## Directions for this task
Please extract each line of the data below that contains the string "label". Matching is case-sensitive.

## Material for the task
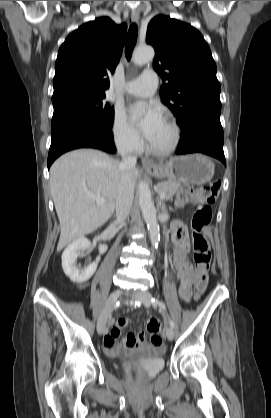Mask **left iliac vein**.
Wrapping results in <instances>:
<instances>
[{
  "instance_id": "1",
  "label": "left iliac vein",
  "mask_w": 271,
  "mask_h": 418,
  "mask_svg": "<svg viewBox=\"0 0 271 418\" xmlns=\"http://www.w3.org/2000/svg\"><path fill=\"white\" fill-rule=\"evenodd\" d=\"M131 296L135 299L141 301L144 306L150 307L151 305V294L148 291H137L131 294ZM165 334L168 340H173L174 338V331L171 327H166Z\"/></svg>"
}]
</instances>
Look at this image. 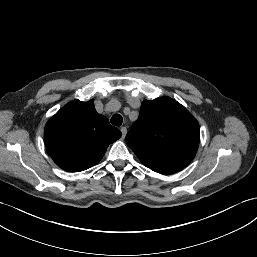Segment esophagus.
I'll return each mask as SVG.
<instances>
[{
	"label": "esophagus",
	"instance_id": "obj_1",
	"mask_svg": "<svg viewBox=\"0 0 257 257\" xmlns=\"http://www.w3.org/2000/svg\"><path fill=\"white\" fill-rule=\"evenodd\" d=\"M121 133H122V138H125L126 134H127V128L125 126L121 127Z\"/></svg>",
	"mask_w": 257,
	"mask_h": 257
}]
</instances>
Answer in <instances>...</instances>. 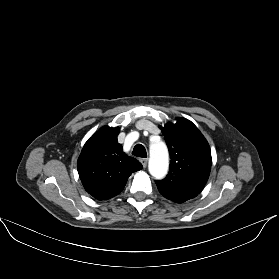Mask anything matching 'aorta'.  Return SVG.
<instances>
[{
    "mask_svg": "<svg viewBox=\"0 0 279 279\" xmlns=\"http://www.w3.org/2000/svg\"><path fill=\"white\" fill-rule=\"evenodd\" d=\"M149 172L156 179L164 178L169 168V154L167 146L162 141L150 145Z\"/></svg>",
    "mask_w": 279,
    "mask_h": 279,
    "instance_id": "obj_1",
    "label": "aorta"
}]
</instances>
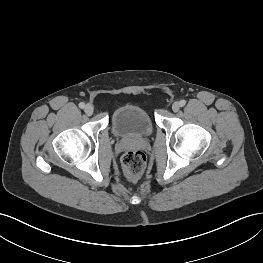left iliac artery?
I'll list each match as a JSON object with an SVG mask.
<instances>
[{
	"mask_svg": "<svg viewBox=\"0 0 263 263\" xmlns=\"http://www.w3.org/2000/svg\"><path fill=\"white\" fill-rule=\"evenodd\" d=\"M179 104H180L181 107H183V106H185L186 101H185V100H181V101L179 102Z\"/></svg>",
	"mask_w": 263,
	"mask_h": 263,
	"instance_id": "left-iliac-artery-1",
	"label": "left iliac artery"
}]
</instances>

## Answer for this exercise
  "label": "left iliac vein",
	"label": "esophagus",
    "label": "aorta"
	"label": "left iliac artery"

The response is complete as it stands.